CUHRE Ecoliteracy Spring Lecture by Sean Blenkinsop
CUHRE Ecoliteracy Spring Lecture 2024 by Sean Blenkinsop, Professor Simon Fraser University
21st May: Talk by Sean Blenkinsop “Principles of eco-socio-cultural change for education” from 10.15-11.45 in DIAS auditorium
Content: The current environmental crisis stems from a particular way of being human in the world. Place, community, and nature-based education strives to better connect people with their local histories and environments, but if we primarily center the well-being of humans within our approach, we are in danger of perpetuating world views that ultimately harm the Earth. In this talk I will offer 6 principles for eco-social-cultural change: All My Relations, Abundant Time, Mystery/Unknowability, Embeddedness/Integration, Ancient Futures, (Re)creative Dissonance. These principles, drawn from an 18-month research project funded by SSHRC, seek to respond educationally to the challenge of “living within the Earth’s carrying capacity.” This research dove deeply into literature in the areas of social change/innovation, critiques of mainstream Canadian education, and transformative (both formal and informal) educational practices. We coupled this with a series of interviews with organizations and small communities engaged in systemic social change and generative resilience projects, including Indigenous communities, eco-villages, community-based support organizations, non-traditional school projects, and others. We also employed several quite innovative research methods including the use of speculative fiction in order to generate these 6 principles. I hope we have the time to explore a bunch of this terrain together.
Follow-up research seminar 21st Mayfrom 13.00-15.00 in OD SUN M2.21 (V11-701a-2 )

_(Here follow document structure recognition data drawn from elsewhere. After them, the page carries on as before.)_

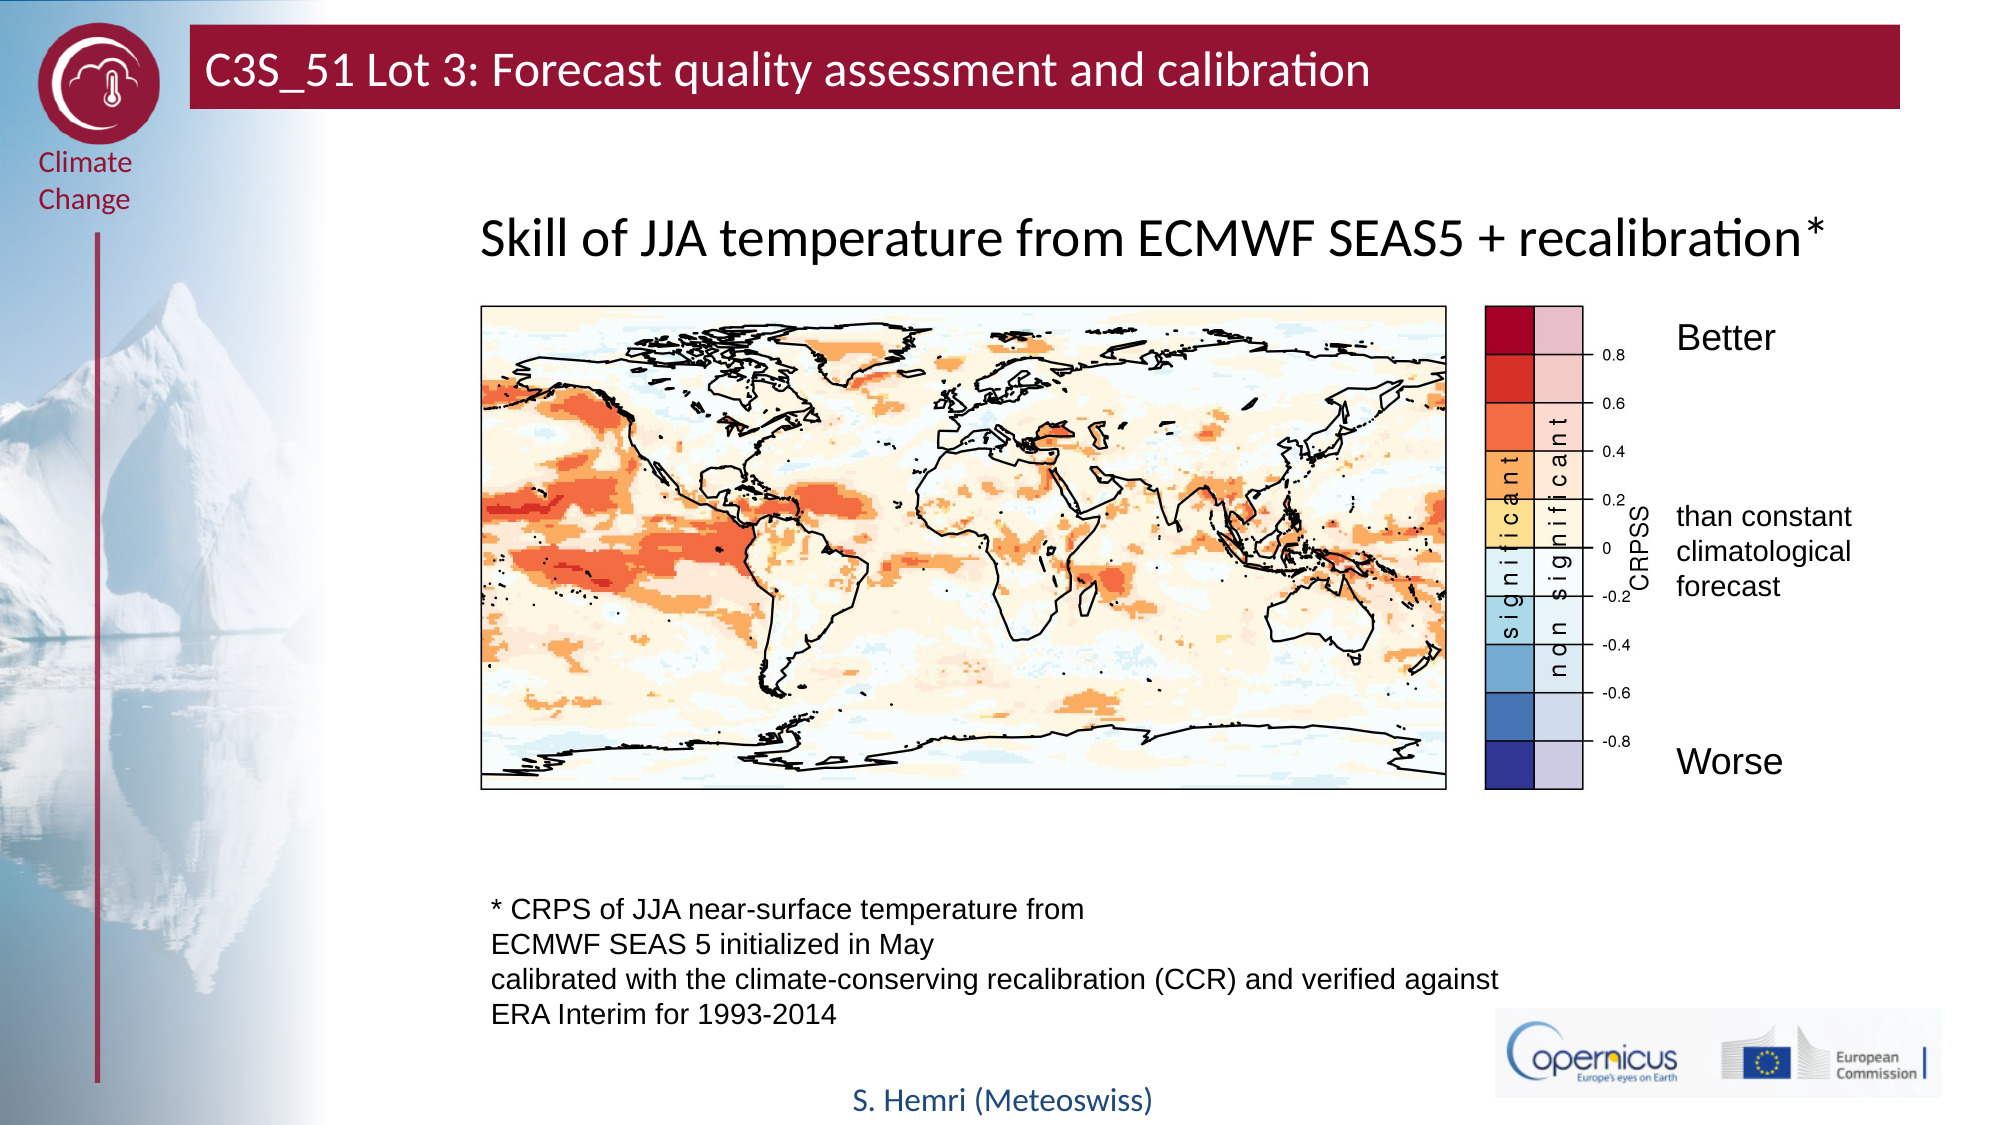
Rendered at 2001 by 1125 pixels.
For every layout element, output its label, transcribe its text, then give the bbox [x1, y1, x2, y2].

title C3S_51 Lot 3: Forecast quality assessment and calibration [189, 24, 1900, 109]
picture [25, 4, 171, 155]
picture [461, 286, 1662, 809]
text_box * CRPS of JJA near-surface temperature from ECMWF SEAS 5 initialized in May calibrated with the climate-conserving recalibration (CCR) and verified against ERA Interim for 1993-2014 [475, 882, 1518, 1040]
list Skill of JJA temperature from ECMWF SEAS5 + recalibration* [455, 193, 1900, 990]
text_box S. Hemri (Meteoswiss) [757, 1069, 1249, 1125]
picture [1495, 1008, 1942, 1098]
text_box Better than constant climatological forecast Worse [1667, 305, 1914, 795]
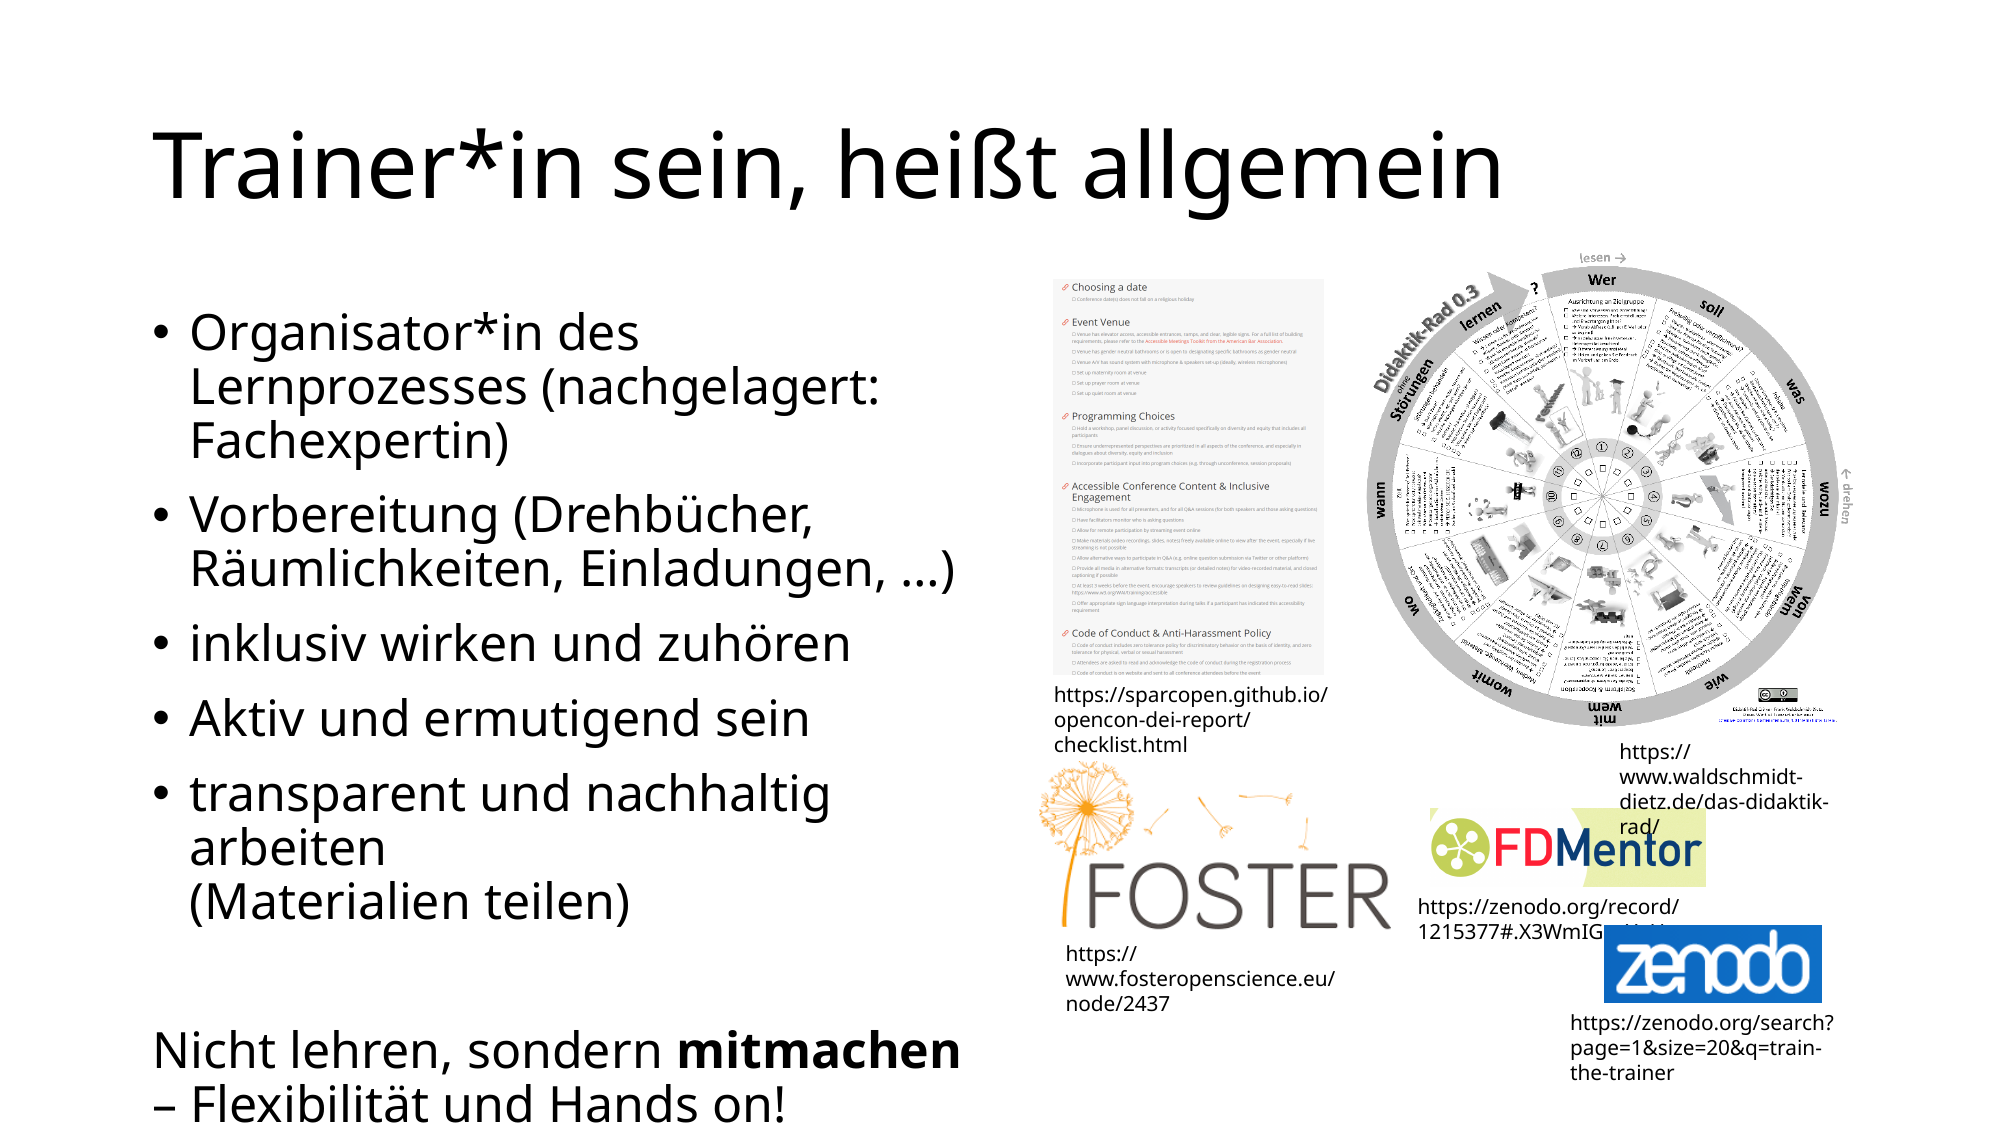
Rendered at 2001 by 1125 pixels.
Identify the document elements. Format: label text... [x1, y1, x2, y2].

picture [1430, 808, 1707, 887]
list Organisator*in des Lernprozesses (nachgelagert: Fachexpertin) Vorbereitung (Drehbücher, Räumlichkeiten, Einladungen, …) inklusiv wirken und zuhören Aktiv und ermutigend sein transparent und nachhaltig arbeiten (Materialien teilen) Nicht lehren, sondern mitmachen – Flexibilität und Hands on! [137, 299, 988, 1014]
title Trainer*in sein, heißt allgemein [137, 59, 1863, 278]
picture [1604, 925, 1822, 1003]
text_box https://www.fosteropenscience.eu/node/2437 [1050, 932, 1395, 1023]
picture [1039, 761, 1391, 950]
text_box https://sparcopen.github.io/opencon-dei-report/checklist.html [1039, 674, 1394, 765]
text_box https://www.waldschmidt-dietz.de/das-didaktik-rad/ [1604, 735, 1863, 847]
text_box https://zenodo.org/search?page=1&size=20&q=train-the-trainer [1555, 1002, 1863, 1093]
text_box https://zenodo.org/record/1215377#.X3WmIGgzYuU [1402, 886, 1758, 951]
picture [1358, 242, 1863, 735]
picture [1053, 279, 1324, 675]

Sign up for the seminar: https://event.sdu.dk/followupresearchseminar
Bio Sean Blenkinsop
Sean is a professor in the faculty of education at Simon Fraser University, Vancouver, Canada. He undertook his doctoral work in philosophy of education at Harvard University with a focus on existentialism, education, dialogue, and the environment. His current research explores teacher education and imagination, school and cultural change, nature as co-teacher, eco-social justice, and the challenges of justice, equity, and the environmental crisis in a rapidly changing world. Sean has also been, and still is, involved in creating and researching five innovative public elementary schools in British Columbia that are focused on being much more community, place, and nature-based in both pedagogy and curriculum. Sean has published more than 100 articles and chapters. His most recent books are: Wild Pedagogies: Touchstones for Re-Negotiating Education and the Environment in the Anthropocene published by Palgrave-McMillan in 2018; Ecoportraiture: The Art of Research when Nature Matters published by Peter Lang in 2022; Education as Practice of Eco-social-cultural change published by Palgrave-McMillan in 2023, and, Ecologizing Education published by Cornell University Press in 2024 which gathers learnings from these school projects and shares them with a more general public.